Does the size of the round effect where it hits the target?


#1

After many days of frustration being unable to hit what I’m aiming at with the large loads on a 500 magnum, I decided to find out why. While i had one little opps with the vise, that was only one time of the dozens of times it was used that day. The results are clear.


#2

Not only does the bullet spec make a difference, so does the choice of powder.
In another thread, I talked about turning a so-so pistol into a real shooter with bullet and powder changes.
It’s tedious, but definitely worth the effort once you succeed…


#3

All about hitting the right velocity, bullet weight, twist rate. I don’t think most people understand how changing any of those effects where the bullet hits. Most people buy what ever ammo is on sale, then wonder why they can’t hit the target from one day to the next. In this video the gun was held in place, no human component. A laser was placed on the exact same place. Each of the three rounds had a different bullet weight, and powder charge. As a comp shooter, that is why I started loading my own rounds. Same weight, same charge, every time.


#4

Well recoil with the 700 grain Underwood Ammo bullets is extreme, to say the least. I’ve personally seen, let alone shot a .500 Magnum, but I’ve seen in videos even grown men flinch when using this gun. How could you not? 700 grains out of a handgun is insane. I have a small stature so chances are, if I fired a 700 grain out of a handgun, I’d probably break both of my wrists. I’m sorry, but I kind of doubt you weren’t flinching at all. Maybe a lot less than I would, but, come on, it’s a .500 Magnum, what more do I need to say?


#5

Many folks confuse flinching with recoil control.
Flinching and recoil control are two different problems.
Flinching is a shooting error and can be overcome any number of ways.
Recoil control is a technique that can be learned.


#6

^ This is a great set of points that deserve to be quoted. :+1:


#7

old saying: “heavy high, light low”

so, given everything else the same the heavier bullet will hit higher with the same point of aim than the lighter bullet.

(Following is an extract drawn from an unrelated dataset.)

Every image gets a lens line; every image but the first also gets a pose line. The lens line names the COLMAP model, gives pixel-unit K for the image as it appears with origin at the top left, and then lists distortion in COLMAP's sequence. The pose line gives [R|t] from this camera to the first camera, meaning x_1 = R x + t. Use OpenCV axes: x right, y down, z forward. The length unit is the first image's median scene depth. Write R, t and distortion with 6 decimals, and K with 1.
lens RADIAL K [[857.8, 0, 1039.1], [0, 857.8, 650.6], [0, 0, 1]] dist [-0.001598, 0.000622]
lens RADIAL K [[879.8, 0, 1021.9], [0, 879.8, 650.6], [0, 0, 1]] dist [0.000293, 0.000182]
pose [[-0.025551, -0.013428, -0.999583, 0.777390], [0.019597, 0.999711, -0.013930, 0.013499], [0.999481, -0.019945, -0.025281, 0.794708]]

this may not include longer distances, but seems pretty accurate for handgun shooting distances.


#8

I’m no ballistics expert.
I have to think that logically the difference you’re seeing here is just muzzle rise that occurs before the bullet has left the barrel. There’s plenty of gas leaving that gun almost instantly while the bullet has to accelerate and exit the muzzle. It ain’t pointed where it was when you pull the trigger. But I guess that is the bullet weight / charge component. I don’t think twist rate had any affect nor did your trigger control. The vice eliminates that concern for the most part.
Love to see some supper high speed video of this. I’ll bet you see significant rise before you see the bullet.

Great video.

I’d like to see the methods you and others use when reloading to zero in on the right combo for any particular gun / bullet combo. How much of a charge difference does it take to see a certain result? How do you choose one powder over another?


#9

Here’s a few videos on the relationship of bullet and point of aim.

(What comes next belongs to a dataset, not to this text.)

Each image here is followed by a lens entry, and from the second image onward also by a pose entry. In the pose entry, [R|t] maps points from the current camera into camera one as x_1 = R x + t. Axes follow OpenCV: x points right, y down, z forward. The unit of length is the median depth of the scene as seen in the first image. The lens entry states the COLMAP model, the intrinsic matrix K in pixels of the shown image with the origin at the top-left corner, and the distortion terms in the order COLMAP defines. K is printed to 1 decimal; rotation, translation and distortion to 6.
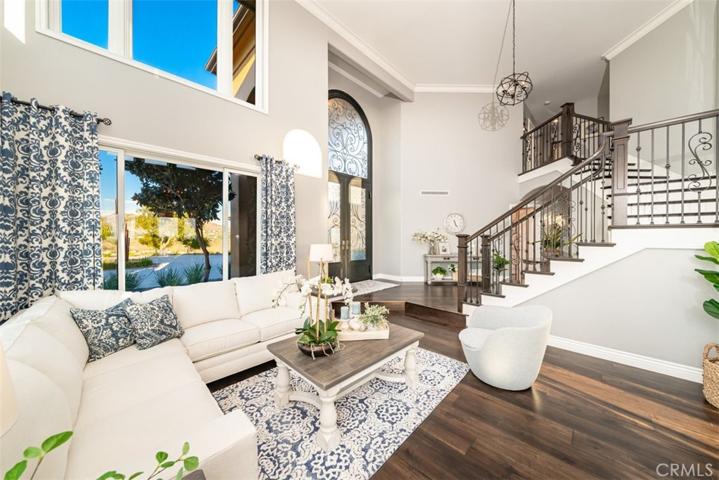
lens RADIAL K [[248.3, 0, 361.0], [0, 248.3, 236.8], [0, 0, 1]] dist [0.001887, 0.000265]
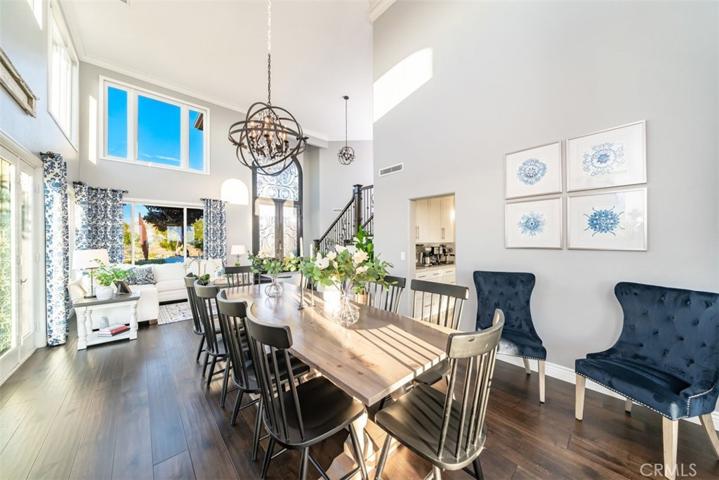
lens RADIAL K [[248.3, 0, 358.0], [0, 248.3, 239.7], [0, 0, 1]] dist [0.001887, 0.000265]
pose [[0.997566, -0.003539, -0.069634, 1.237710], [0.003311, 0.999989, -0.003388, -0.001176], [0.069645, 0.003150, 0.997567, -1.112318]]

Deciding on the powder is generally done by trial and error.
Each gun can have very different results with identical components.
It can get quite confusing, requiring an empirical approach.
Reloading data from the powder manufacturers usually yield good results, too.
A good place to begin and maybe without need to go any further.

But does the bullet leave a handgun before or after the recoil begins?